Report | Retirement

Getting better all the time: Social Security’s ever-improving future

Issue Brief #140

Download PDF


Getting Better All the Time                                                                               

Social Security’s ever-improving future

by Christian Weller and Edie Rasell

The Social Security trustees’ latest annual report shows much-improved projections for Social Security’s future. In fact, the improvements to Social Security’s projected finances are the largest in years, with the period over which the trust fund will be able to pay full benefits extended by another three years to 2037.

Table 1

Even with these positive changes, though, the report continues to be based on pessimistic assumptions about the future economy. Recent developments suggest higher real GDP and productivity growth than the trustees assume. Hence, real wage and payroll-tax revenue growth should be greater than predicted by the trustees’ report, increasing the size of the trust fund. Given the report’s improved forecast in spite of these pessimistic assumptions, there is even less need to cut benefits or to privatize the system.

Improved finances
All of the relevant years have been pushed back in this year’s report. Trust fund income from payroll taxes is expected to fall short of benefits in 2015 (compared with 2014 in the 1999 report). Total income – including tax revenue and interest income – will fall below expenditures in 2024 (as compared to the predicted 2022 in the 1999 report). Trust fund assets will be depleted in 2037 (compared to 2034 in last year’s report). Contributions are expected to still cover two-thirds of benefits in 2075, the last year of the trustees’ projections. This is of course not the first year that the trust fund’s prospects have brightened. In fact, improvements in the shortfall predictions have been made in each annual report for the past several years.

Pessimistic assumptions
The trustees’ short-term projections reflect some of the economic improvements of recent years. However, the report still paints a bleaker picture of the long-term future than is warranted.

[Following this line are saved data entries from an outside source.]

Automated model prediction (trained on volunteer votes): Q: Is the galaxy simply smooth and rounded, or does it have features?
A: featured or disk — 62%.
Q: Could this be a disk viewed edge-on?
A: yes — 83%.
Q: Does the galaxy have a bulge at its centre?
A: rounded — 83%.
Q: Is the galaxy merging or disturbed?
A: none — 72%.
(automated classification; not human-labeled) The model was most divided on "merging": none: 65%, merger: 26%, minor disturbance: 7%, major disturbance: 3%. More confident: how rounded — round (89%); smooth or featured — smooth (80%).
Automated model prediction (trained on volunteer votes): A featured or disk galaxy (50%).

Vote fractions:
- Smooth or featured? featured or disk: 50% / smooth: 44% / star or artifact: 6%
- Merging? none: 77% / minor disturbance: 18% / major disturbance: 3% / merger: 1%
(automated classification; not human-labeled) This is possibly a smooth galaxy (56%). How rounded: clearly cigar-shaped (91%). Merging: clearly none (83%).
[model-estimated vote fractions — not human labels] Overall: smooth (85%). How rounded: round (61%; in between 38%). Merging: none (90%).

The trustees expect real economic growth to average 2.3% for the next 10 years, up from their prediction of 2.0% last year. However, the trustees project real growth will decline gradually from 2.1% to 1.5% over the 2010 to 2075 period. Since 1959, real GDP growth has never been this low for an extended period of time. During this period, the 10 years with the lowest average real growth rate (2.15%) extended from 1973 to 1983 – a decade that included two oil crises, rising unemployment, and rising inflation. More recently, since the last business-cycle peak, real growth has averaged 3.3% despite many years of slow growth in the early 1990s. The years since 1996 have been even more impressive, with an average real growth rate of 4.4%.

Similarly, the trustees’ report assumes that real wage growth will average 1.0% in the long run, an estimate based on a somewhat pessimistic expectation regarding labor productivity growth.

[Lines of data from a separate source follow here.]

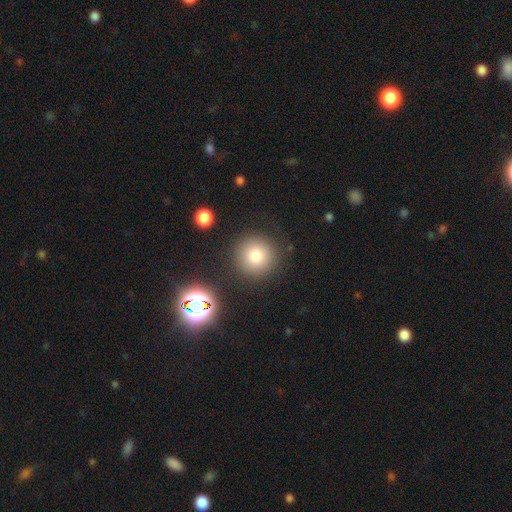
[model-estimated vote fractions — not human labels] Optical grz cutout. It shows a smooth galaxy with no disk features (77%) that is round (95%). Merging: none (88%).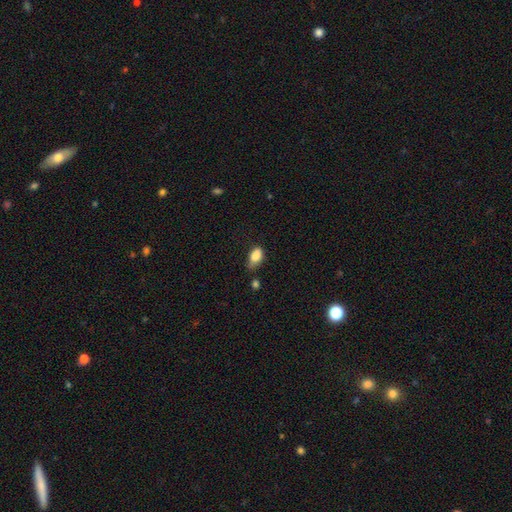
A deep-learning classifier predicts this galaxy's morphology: The model was most divided on "merging": minor disturbance: 44%, none: 37%, major disturbance: 13%, merger: 6%. More confident: how rounded — in between (89%); smooth or featured — smooth (85%).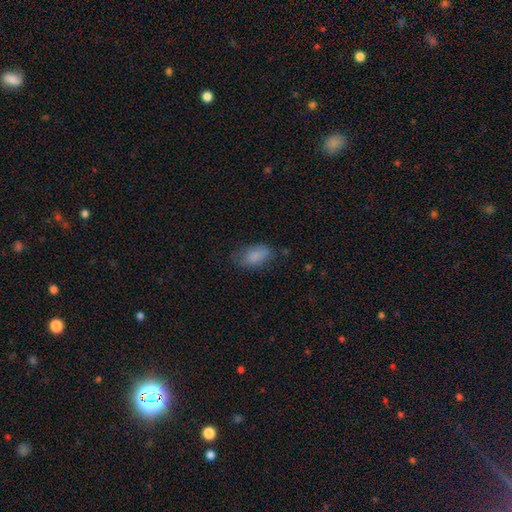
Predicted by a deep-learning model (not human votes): Morphology: type=smooth (83%); roundness=in between (92%); merging=none (64%).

The trustees assume long-run productivity growth will average that of the past 30 years (1968-98), or 1.5%, but this estimate is too low by historical standards. Fully 22 years in the 30-year period (1973-95) were years of historically low productivity growth. The 30-year period ending in 1998 had the lowest productivity growth of any 30-year period ending between 1980 and 1998. The average productivity growth over all 30-year periods ending between 1980 and 1998 is 33% larger, or 2.0%. Put another way, average productivity growth for the 47-year period between 1951 and 1998 was 2%. This was also the average for 1996-99. It is not clear whether the higher rates of recent years will be sustained for the long term, but clearly, a long-run average of 1.5% is too low. Assumptions of higher productivity and real wage growth would be more realistic and give a truer picture of Social Security’s improved finances.

Ultimately, Social Security is sound. Even the trustees’ less-optimistic projections show the program will pay full benefits for 37 years and will have enough funds to pay for two-thirds of benefits in 2075 – without any changes being made. Thus, benefit cuts or risky privatization proposals are unwarranted and harmful to America’s retirees.

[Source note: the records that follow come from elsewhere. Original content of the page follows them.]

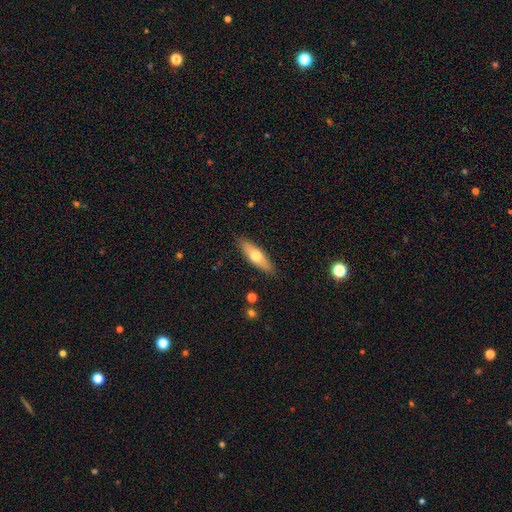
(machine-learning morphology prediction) smooth 58%, featured or disk 36%, star or artifact 6%. Down the decision tree: how rounded — cigar-shaped (50%); merging — none (88%).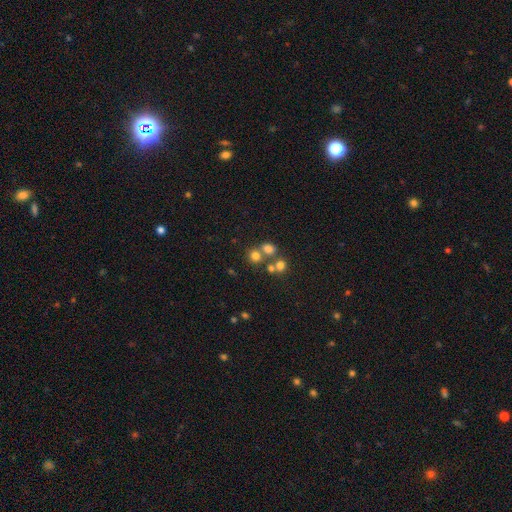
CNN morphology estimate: type=smooth (70%); roundness=round (83%); merging=none (54%).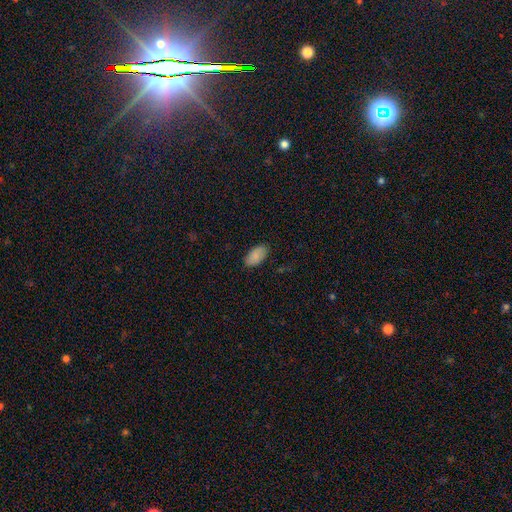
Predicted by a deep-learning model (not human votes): Smooth or featured? Predicted: smooth (p=0.88). How rounded? Predicted: in between (p=0.95). Merging? Predicted: none (p=0.85).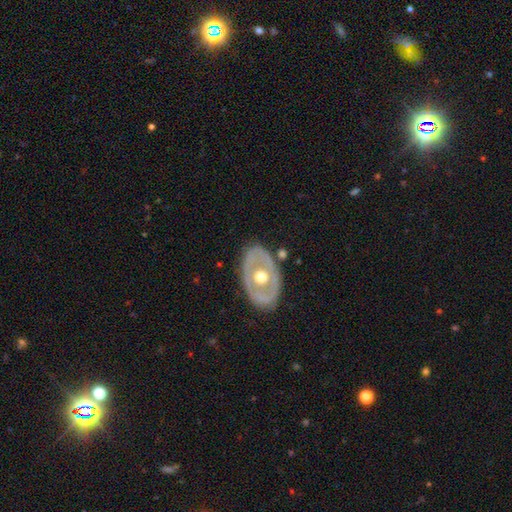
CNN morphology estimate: Smooth or featured?
  - featured or disk: 65% *
  - smooth: 30%
  - star or artifact: 4%
Edge-on disk?
  - no: 90% *
  - yes: 10%
Bar?
  - no: 91% *
  - weak: 7%
  - strong: 3%
Spiral arms?
  - no: 87% *
  - yes: 13%
Bulge size?
  - moderate: 80% *
  - large: 12%
  - small: 6%
  - dominant: 1%
  - none: 1%
Merging?
  - none: 80% *
  - minor disturbance: 13%
  - major disturbance: 4%
  - merger: 3%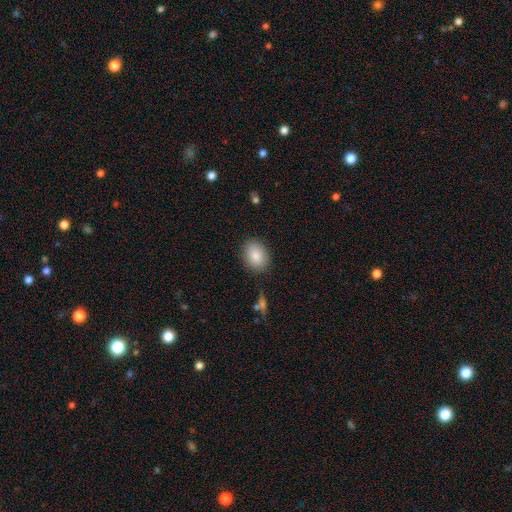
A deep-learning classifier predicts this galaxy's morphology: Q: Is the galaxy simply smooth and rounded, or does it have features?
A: smooth — 86%.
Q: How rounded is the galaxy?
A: in between — 65%.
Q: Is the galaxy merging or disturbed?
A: none — 85%.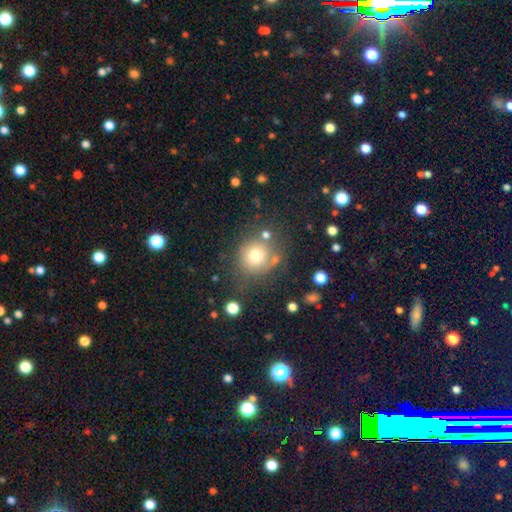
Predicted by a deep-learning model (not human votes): A smooth galaxy with no disk features (73%) that is round (85%).

Vote fractions:
- Smooth or featured? smooth: 73% / star or artifact: 14% / featured or disk: 13%
- How rounded? round: 85% / in between: 14% / cigar-shaped: 1%
- Merging? none: 69% / minor disturbance: 14% / merger: 9% / major disturbance: 7%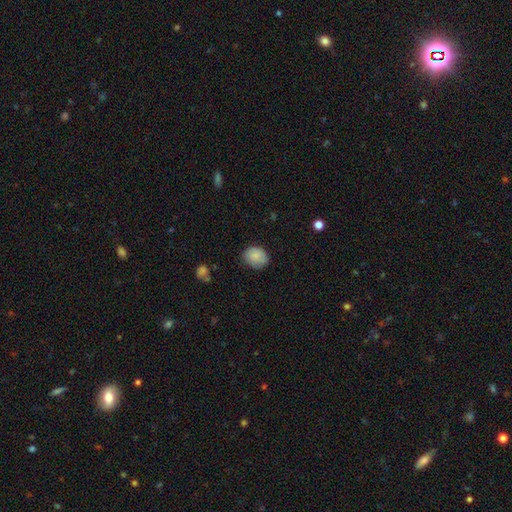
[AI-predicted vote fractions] Smooth or featured? smooth (81%)
How rounded? round (59%)
Merging? none (72%)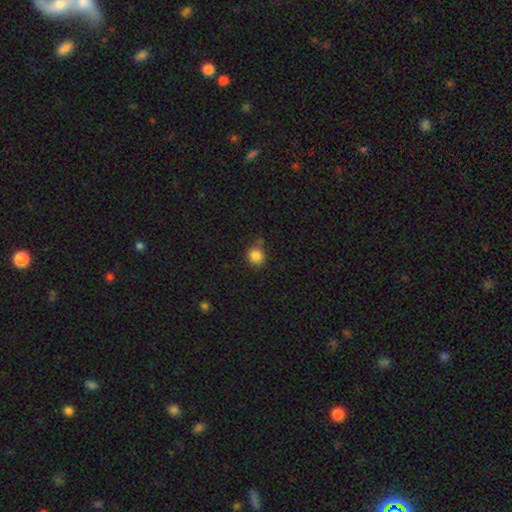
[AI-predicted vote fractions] The model was most divided on "merging": none: 72%, minor disturbance: 15%, merger: 8%, major disturbance: 4%. More confident: how rounded — round (86%); smooth or featured — smooth (85%).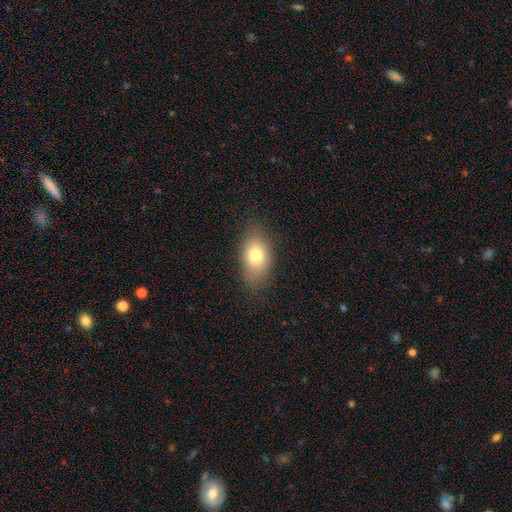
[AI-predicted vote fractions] The model was most divided on "smooth or featured": smooth: 76%, featured or disk: 14%, star or artifact: 10%. More confident: how rounded — in between (85%); merging — none (79%).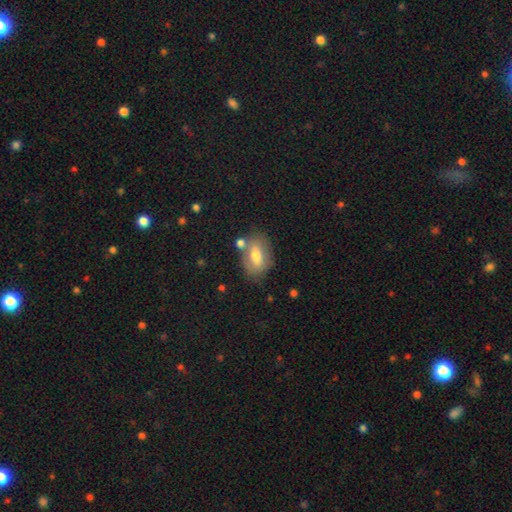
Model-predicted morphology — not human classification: Smooth or featured?
  - smooth: 61% *
  - featured or disk: 31%
  - star or artifact: 8%
How rounded?
  - in between: 81% *
  - round: 16%
  - cigar-shaped: 3%
Merging?
  - none: 65% *
  - minor disturbance: 17%
  - merger: 12%
  - major disturbance: 6%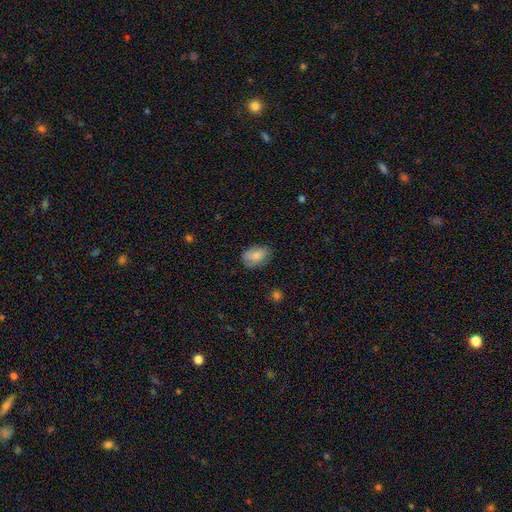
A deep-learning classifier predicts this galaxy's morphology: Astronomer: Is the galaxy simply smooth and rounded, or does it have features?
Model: smooth — 80%.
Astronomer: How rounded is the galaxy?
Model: in between — 86%.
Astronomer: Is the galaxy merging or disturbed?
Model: none — 73%.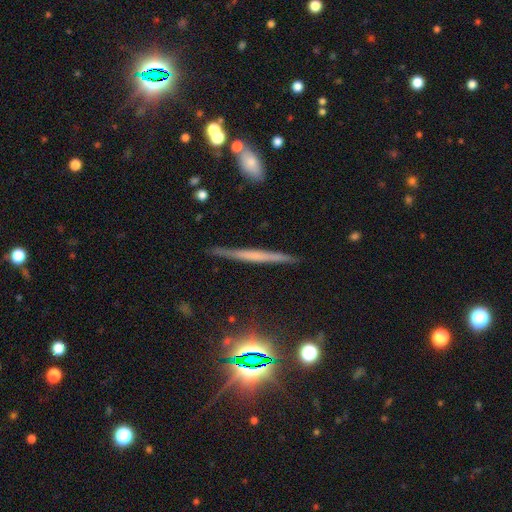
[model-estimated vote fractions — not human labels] A featured or disk galaxy (53%) viewed edge-on (96%) with no central bulge (69%). Merging: none (87%).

A better way to strengthen Social Security, and to make the payroll tax fairer, is to eliminate the cap on earnings subject to the Social Security payroll tax. Currently, this cap is set at $76,200; earnings above this level are not taxed for Social Security. Although this change would affect just 7% of workers – whose benefits would be increased as well – it would eliminate fully three-quarters of the 75-year funding short fall.